Mein Beitrag zur Blogparade der Monacensia München.
In München wurden im 19. Jahrhundert zahlreiche Straßen nach männlichen Persönlichkeiten der Stadtgeschichte benannt (vor allem in der Isarvorstadt). Hier trägt genau eine Straße den Namen einer Frau, der Heiligen Thekla von Kitzingen, die im 8. Jahrhundert lebte … Zum Glück ändert sich das gerade in Neubaugebieten.

Hofpianofortefabrikantenswitwe, Charkutiersgattin
Auf vielen Grabinschriften werden die Frauen über ihren Familienstand bzw. über den Beruf oder die Bedeutung des jeweiligen Mannes benannt. Nun war es so, dass eine bürgerliche oder adelige Frau in den Jahrhunderten, als der Friedhof in Betrieb war, wenige Möglichkeiten hatte, einen „ehrbaren“ Beruf oder eine über das Häusliche hinausgehende Tätigkeit auszuüben. Und die Berufe von Arbeiterinnen, Dienstmägden etc. wurden nicht festgehalten. Gibt es wirklich nichts, was sich über die weiblichen Verstorbenen erzählen ließe? Dieser Gedanke beschäftigt mich lange beim Spaziergang über den Südfriedhof. Und so fing ich an zu recherchieren.

(Auszug aus einem Datensatz)
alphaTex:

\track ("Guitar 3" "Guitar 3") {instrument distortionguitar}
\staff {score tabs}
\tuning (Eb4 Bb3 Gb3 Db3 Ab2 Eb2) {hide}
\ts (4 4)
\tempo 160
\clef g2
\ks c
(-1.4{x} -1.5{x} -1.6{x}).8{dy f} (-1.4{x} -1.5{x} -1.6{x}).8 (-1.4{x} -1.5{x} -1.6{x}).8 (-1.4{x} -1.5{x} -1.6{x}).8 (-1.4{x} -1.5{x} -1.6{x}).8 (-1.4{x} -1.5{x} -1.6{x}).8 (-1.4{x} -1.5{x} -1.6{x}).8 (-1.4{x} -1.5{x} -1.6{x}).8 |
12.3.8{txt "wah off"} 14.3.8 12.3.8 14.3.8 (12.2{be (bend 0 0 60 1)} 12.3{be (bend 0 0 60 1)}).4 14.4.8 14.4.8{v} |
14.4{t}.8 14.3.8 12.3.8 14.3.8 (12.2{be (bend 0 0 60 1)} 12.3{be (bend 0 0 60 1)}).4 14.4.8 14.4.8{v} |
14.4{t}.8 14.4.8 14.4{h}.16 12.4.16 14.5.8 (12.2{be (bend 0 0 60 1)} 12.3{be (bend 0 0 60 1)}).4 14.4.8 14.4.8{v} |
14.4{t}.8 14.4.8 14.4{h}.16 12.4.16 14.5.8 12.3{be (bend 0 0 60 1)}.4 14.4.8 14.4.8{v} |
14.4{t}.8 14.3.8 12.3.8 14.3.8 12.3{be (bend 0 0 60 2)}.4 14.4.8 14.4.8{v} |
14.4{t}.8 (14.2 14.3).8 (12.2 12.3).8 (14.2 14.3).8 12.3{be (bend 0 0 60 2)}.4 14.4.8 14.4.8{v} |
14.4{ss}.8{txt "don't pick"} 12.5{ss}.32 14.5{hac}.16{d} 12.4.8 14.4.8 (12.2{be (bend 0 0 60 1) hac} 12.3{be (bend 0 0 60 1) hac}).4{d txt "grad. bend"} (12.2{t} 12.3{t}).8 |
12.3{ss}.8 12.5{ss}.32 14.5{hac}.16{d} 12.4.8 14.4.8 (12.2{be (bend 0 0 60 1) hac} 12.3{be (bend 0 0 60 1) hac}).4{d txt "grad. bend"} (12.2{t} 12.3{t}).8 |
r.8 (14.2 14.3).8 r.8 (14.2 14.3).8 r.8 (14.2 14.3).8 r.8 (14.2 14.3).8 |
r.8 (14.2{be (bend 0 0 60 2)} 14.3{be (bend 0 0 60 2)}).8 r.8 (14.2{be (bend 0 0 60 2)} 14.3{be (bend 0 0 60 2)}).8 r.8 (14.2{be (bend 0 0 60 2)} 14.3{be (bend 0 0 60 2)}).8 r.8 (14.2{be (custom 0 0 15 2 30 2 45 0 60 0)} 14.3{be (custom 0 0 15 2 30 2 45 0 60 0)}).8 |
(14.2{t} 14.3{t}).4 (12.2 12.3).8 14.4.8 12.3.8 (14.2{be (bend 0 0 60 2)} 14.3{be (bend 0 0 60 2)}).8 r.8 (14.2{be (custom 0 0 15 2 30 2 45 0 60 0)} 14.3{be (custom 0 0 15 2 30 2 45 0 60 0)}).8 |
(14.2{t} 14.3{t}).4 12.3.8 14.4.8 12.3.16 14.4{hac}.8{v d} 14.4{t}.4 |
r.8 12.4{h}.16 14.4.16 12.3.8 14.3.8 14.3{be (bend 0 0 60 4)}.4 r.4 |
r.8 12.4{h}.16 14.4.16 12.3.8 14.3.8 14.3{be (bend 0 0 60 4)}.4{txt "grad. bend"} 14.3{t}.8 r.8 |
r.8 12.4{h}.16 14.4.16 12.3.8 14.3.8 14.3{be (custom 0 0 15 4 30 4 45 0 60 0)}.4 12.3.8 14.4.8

**Aufgabe A**
Prüfe, ob die folgenden Aussagen mit dem Blogbeitrag über Frauennamen in München übereinstimmen, und antworte jeweils mit Ja oder Nein samt den entscheidenden Worten des Blogbeitrags als wörtlichem Zitat: (i) Die Heilige Thekla von Kitzingen lebte im 8. Jahrhundert. (ii) Die Berufe von Dienstmägden wurden festgehalten. (iii) Im 19. Jahrhundert wurden in München zahlreiche Straßen nach Frauen benannt.
**Aufgabe B**
Fasse den Blogbeitrag über Frauennamen in München in zwei Sätzen zusammen.
**Aufgabe C**
Greife den Blogbeitrag über Frauennamen in München nach seinem letzten Satz auf und schreibe ihn weiter.

**Ergebnis A**
(i) Ja: „der Heiligen Thekla von Kitzingen, die im 8. Jahrhundert lebte“
(ii) Nein: „Und die Berufe von Arbeiterinnen, Dienstmägden etc. wurden nicht festgehalten.“
(iii) Nein: „In München wurden im 19. Jahrhundert zahlreiche Straßen nach männlichen Persönlichkeiten der Stadtgeschichte benannt“

**Ergebnis B**
In München wurden im 19. Jahrhundert zahlreiche Straßen nach männlichen Persönlichkeiten der Stadtgeschichte benannt, was sich in Neubaugebieten gerade ändert. Auf vielen Grabinschriften werden Frauen über ihren Familienstand oder den Beruf des Mannes benannt, und die Frage, was sich über die weiblichen Verstorbenen erzählen ließe, führte nach einem Spaziergang über den Südfriedhof zu einer Recherche.

**Ergebnis C**
„Stein des Anstoßes“ für das Projekt „Vergessene Münchnerinnen“ wurde Friederike Thoma, Ludwig Thomas „Tante Frieda“.

In Thomas Erzählungen kommt die Tante sehr schlecht weg. Deshalb war ich irritiert über die Inschrift „die unsterbliche Tante Frieda“ – warum wurde der Finger für alle Ewigkeit in diese Wunde gelegt? Heute weiß ich, dass der Grabstein nachträglich als Gedenkstein aufgestellt wurde, vermutlich sogar erst nach den Zerstörungen 1944. Und ich weiß ein wenig mehr über das nicht immer unbeschwerte Leben einer unverheirateten, berufs- und einkommenslosen Frau um 1900, die oft auf die Unterstützung der Angehörigen angewiesen war und häufig allen Grund zu Verbitterung hatte. „Die Tante hat gerade gesagt, sie weiß schon, dass man sie in unserer Familie nicht leiden kann, aber das ist immer der Dank von den Brüdern, wenn sie fertig sind [mit dem Studium] und das ganze Geld gebraucht haben; dann kümmern sie sich nicht mehr um die Schwestern.“, heißt es bei Thoma1.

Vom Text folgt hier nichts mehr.